* _GIVEN REQUEST_
Reproduce every line of the items below word for word, changing nothing.

── PROVIDED RECORDS ──

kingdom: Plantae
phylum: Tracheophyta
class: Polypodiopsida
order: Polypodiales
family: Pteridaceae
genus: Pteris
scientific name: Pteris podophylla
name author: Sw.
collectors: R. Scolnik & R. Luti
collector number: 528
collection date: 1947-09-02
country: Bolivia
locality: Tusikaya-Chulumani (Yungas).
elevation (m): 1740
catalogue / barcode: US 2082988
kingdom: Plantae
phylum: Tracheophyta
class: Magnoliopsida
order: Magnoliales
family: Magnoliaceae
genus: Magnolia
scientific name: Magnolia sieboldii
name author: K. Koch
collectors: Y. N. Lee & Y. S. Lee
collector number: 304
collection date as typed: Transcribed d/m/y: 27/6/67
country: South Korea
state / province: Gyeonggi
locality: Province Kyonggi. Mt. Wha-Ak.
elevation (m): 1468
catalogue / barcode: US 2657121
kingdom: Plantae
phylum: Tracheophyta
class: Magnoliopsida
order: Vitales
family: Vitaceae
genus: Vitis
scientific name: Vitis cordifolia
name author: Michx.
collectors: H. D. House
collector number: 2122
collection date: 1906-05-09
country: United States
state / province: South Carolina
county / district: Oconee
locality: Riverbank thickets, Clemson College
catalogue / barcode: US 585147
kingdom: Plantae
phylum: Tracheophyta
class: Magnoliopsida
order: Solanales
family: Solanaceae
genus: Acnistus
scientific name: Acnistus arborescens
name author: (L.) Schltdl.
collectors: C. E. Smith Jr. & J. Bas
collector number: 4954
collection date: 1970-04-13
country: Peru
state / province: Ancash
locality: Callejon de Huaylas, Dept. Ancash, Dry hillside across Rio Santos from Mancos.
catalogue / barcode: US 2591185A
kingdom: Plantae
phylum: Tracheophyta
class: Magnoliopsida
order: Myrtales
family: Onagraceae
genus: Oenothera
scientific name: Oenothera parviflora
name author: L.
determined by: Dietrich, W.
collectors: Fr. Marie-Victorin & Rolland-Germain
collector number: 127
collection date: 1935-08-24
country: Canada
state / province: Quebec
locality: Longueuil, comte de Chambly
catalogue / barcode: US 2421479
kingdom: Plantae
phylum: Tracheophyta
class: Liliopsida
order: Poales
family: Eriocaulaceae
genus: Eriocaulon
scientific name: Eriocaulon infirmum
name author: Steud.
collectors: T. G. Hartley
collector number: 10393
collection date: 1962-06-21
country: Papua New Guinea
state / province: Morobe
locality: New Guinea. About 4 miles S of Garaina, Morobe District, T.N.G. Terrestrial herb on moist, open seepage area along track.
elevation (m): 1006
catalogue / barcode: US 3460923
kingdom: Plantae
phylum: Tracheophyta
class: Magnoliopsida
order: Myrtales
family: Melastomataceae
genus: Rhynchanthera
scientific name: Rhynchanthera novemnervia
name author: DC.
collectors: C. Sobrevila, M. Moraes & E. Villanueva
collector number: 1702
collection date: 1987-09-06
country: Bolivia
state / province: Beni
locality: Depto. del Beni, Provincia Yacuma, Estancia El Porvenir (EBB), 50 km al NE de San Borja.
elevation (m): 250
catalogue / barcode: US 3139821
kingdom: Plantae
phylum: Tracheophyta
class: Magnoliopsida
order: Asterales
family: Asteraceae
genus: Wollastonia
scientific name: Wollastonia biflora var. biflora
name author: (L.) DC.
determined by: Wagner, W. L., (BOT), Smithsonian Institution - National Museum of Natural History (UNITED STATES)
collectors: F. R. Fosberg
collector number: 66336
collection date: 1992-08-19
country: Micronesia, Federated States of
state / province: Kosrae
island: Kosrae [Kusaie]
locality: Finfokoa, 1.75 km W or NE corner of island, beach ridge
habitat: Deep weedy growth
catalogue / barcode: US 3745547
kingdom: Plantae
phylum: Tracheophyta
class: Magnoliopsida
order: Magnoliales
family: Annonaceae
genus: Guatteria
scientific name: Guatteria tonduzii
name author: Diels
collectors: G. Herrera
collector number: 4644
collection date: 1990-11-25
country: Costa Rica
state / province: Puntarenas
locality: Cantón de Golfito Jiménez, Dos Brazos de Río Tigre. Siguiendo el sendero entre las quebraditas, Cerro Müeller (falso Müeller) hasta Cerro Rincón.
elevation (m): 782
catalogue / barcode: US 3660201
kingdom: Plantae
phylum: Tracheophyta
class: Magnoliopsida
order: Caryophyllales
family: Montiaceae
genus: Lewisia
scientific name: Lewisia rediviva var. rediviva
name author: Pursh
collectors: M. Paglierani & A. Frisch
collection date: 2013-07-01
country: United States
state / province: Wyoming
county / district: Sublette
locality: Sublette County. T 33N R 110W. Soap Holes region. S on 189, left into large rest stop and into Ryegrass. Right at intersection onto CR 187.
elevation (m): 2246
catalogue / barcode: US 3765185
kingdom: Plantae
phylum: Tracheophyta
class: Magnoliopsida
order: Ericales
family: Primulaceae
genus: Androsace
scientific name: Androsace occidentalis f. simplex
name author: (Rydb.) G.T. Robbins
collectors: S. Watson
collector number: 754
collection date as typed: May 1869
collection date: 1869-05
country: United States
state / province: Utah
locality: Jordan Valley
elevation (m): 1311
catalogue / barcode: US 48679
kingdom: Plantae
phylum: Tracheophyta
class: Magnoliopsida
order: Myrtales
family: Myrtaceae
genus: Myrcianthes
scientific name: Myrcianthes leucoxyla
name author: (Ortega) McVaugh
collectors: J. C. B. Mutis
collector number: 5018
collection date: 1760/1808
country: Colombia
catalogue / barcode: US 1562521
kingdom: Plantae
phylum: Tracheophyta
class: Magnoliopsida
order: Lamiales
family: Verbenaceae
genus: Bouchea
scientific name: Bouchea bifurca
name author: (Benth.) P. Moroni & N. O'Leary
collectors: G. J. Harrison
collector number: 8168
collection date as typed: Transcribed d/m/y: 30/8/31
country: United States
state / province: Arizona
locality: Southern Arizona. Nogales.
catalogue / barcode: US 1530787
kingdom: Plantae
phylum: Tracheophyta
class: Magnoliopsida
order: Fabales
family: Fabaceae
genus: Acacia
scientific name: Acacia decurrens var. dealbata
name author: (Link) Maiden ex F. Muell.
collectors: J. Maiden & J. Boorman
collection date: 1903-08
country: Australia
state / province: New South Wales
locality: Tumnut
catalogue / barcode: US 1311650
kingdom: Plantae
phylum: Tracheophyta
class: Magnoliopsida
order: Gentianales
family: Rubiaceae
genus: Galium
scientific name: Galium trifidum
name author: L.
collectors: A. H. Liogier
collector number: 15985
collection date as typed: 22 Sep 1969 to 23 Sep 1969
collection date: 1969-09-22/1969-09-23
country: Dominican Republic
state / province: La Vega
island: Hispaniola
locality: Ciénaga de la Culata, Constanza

───

* _EXERCISE RESPONSE_
kingdom: Plantae
phylum: Tracheophyta
class: Polypodiopsida
order: Polypodiales
family: Pteridaceae
genus: Pteris
scientific name: Pteris podophylla
name author: Sw.
collectors: R. Scolnik & R. Luti
collector number: 528
collection date: 1947-09-02
country: Bolivia
locality: Tusikaya-Chulumani (Yungas).
elevation (m): 1740
catalogue / barcode: US 2082988
kingdom: Plantae
phylum: Tracheophyta
class: Magnoliopsida
order: Magnoliales
family: Magnoliaceae
genus: Magnolia
scientific name: Magnolia sieboldii
name author: K. Koch
collectors: Y. N. Lee & Y. S. Lee
collector number: 304
collection date as typed: Transcribed d/m/y: 27/6/67
country: South Korea
state / province: Gyeonggi
locality: Province Kyonggi. Mt. Wha-Ak.
elevation (m): 1468
catalogue / barcode: US 2657121
kingdom: Plantae
phylum: Tracheophyta
class: Magnoliopsida
order: Vitales
family: Vitaceae
genus: Vitis
scientific name: Vitis cordifolia
name author: Michx.
collectors: H. D. House
collector number: 2122
collection date: 1906-05-09
country: United States
state / province: South Carolina
county / district: Oconee
locality: Riverbank thickets, Clemson College
catalogue / barcode: US 585147
kingdom: Plantae
phylum: Tracheophyta
class: Magnoliopsida
order: Solanales
family: Solanaceae
genus: Acnistus
scientific name: Acnistus arborescens
name author: (L.) Schltdl.
collectors: C. E. Smith Jr. & J. Bas
collector number: 4954
collection date: 1970-04-13
country: Peru
state / province: Ancash
locality: Callejon de Huaylas, Dept. Ancash, Dry hillside across Rio Santos from Mancos.
catalogue / barcode: US 2591185A
kingdom: Plantae
phylum: Tracheophyta
class: Magnoliopsida
order: Myrtales
family: Onagraceae
genus: Oenothera
scientific name: Oenothera parviflora
name author: L.
determined by: Dietrich, W.
collectors: Fr. Marie-Victorin & Rolland-Germain
collector number: 127
collection date: 1935-08-24
country: Canada
state / province: Quebec
locality: Longueuil, comte de Chambly
catalogue / barcode: US 2421479
kingdom: Plantae
phylum: Tracheophyta
class: Liliopsida
order: Poales
family: Eriocaulaceae
genus: Eriocaulon
scientific name: Eriocaulon infirmum
name author: Steud.
collectors: T. G. Hartley
collector number: 10393
collection date: 1962-06-21
country: Papua New Guinea
state / province: Morobe
locality: New Guinea. About 4 miles S of Garaina, Morobe District, T.N.G. Terrestrial herb on moist, open seepage area along track.
elevation (m): 1006
catalogue / barcode: US 3460923
kingdom: Plantae
phylum: Tracheophyta
class: Magnoliopsida
order: Myrtales
family: Melastomataceae
genus: Rhynchanthera
scientific name: Rhynchanthera novemnervia
name author: DC.
collectors: C. Sobrevila, M. Moraes & E. Villanueva
collector number: 1702
collection date: 1987-09-06
country: Bolivia
state / province: Beni
locality: Depto. del Beni, Provincia Yacuma, Estancia El Porvenir (EBB), 50 km al NE de San Borja.
elevation (m): 250
catalogue / barcode: US 3139821
kingdom: Plantae
phylum: Tracheophyta
class: Magnoliopsida
order: Asterales
family: Asteraceae
genus: Wollastonia
scientific name: Wollastonia biflora var. biflora
name author: (L.) DC.
determined by: Wagner, W. L., (BOT), Smithsonian Institution - National Museum of Natural History (UNITED STATES)
collectors: F. R. Fosberg
collector number: 66336
collection date: 1992-08-19
country: Micronesia, Federated States of
state / province: Kosrae
island: Kosrae [Kusaie]
locality: Finfokoa, 1.75 km W or NE corner of island, beach ridge
habitat: Deep weedy growth
catalogue / barcode: US 3745547
kingdom: Plantae
phylum: Tracheophyta
class: Magnoliopsida
order: Magnoliales
family: Annonaceae
genus: Guatteria
scientific name: Guatteria tonduzii
name author: Diels
collectors: G. Herrera
collector number: 4644
collection date: 1990-11-25
country: Costa Rica
state / province: Puntarenas
locality: Cantón de Golfito Jiménez, Dos Brazos de Río Tigre. Siguiendo el sendero entre las quebraditas, Cerro Müeller (falso Müeller) hasta Cerro Rincón.
elevation (m): 782
catalogue / barcode: US 3660201
kingdom: Plantae
phylum: Tracheophyta
class: Magnoliopsida
order: Caryophyllales
family: Montiaceae
genus: Lewisia
scientific name: Lewisia rediviva var. rediviva
name author: Pursh
collectors: M. Paglierani & A. Frisch
collection date: 2013-07-01
country: United States
state / province: Wyoming
county / district: Sublette
locality: Sublette County. T 33N R 110W. Soap Holes region. S on 189, left into large rest stop and into Ryegrass. Right at intersection onto CR 187.
elevation (m): 2246
catalogue / barcode: US 3765185
kingdom: Plantae
phylum: Tracheophyta
class: Magnoliopsida
order: Ericales
family: Primulaceae
genus: Androsace
scientific name: Androsace occidentalis f. simplex
name author: (Rydb.) G.T. Robbins
collectors: S. Watson
collector number: 754
collection date as typed: May 1869
collection date: 1869-05
country: United States
state / province: Utah
locality: Jordan Valley
elevation (m): 1311
catalogue / barcode: US 48679
kingdom: Plantae
phylum: Tracheophyta
class: Magnoliopsida
order: Myrtales
family: Myrtaceae
genus: Myrcianthes
scientific name: Myrcianthes leucoxyla
name author: (Ortega) McVaugh
collectors: J. C. B. Mutis
collector number: 5018
collection date: 1760/1808
country: Colombia
catalogue / barcode: US 1562521
kingdom: Plantae
phylum: Tracheophyta
class: Magnoliopsida
order: Lamiales
family: Verbenaceae
genus: Bouchea
scientific name: Bouchea bifurca
name author: (Benth.) P. Moroni & N. O'Leary
collectors: G. J. Harrison
collector number: 8168
collection date as typed: Transcribed d/m/y: 30/8/31
country: United States
state / province: Arizona
locality: Southern Arizona. Nogales.
catalogue / barcode: US 1530787
kingdom: Plantae
phylum: Tracheophyta
class: Magnoliopsida
order: Fabales
family: Fabaceae
genus: Acacia
scientific name: Acacia decurrens var. dealbata
name author: (Link) Maiden ex F. Muell.
collectors: J. Maiden & J. Boorman
collection date: 1903-08
country: Australia
state / province: New South Wales
locality: Tumnut
catalogue / barcode: US 1311650
kingdom: Plantae
phylum: Tracheophyta
class: Magnoliopsida
order: Gentianales
family: Rubiaceae
genus: Galium
scientific name: Galium trifidum
name author: L.
collectors: A. H. Liogier
collector number: 15985
collection date as typed: 22 Sep 1969 to 23 Sep 1969
collection date: 1969-09-22/1969-09-23
country: Dominican Republic
state / province: La Vega
island: Hispaniola
locality: Ciénaga de la Culata, Constanza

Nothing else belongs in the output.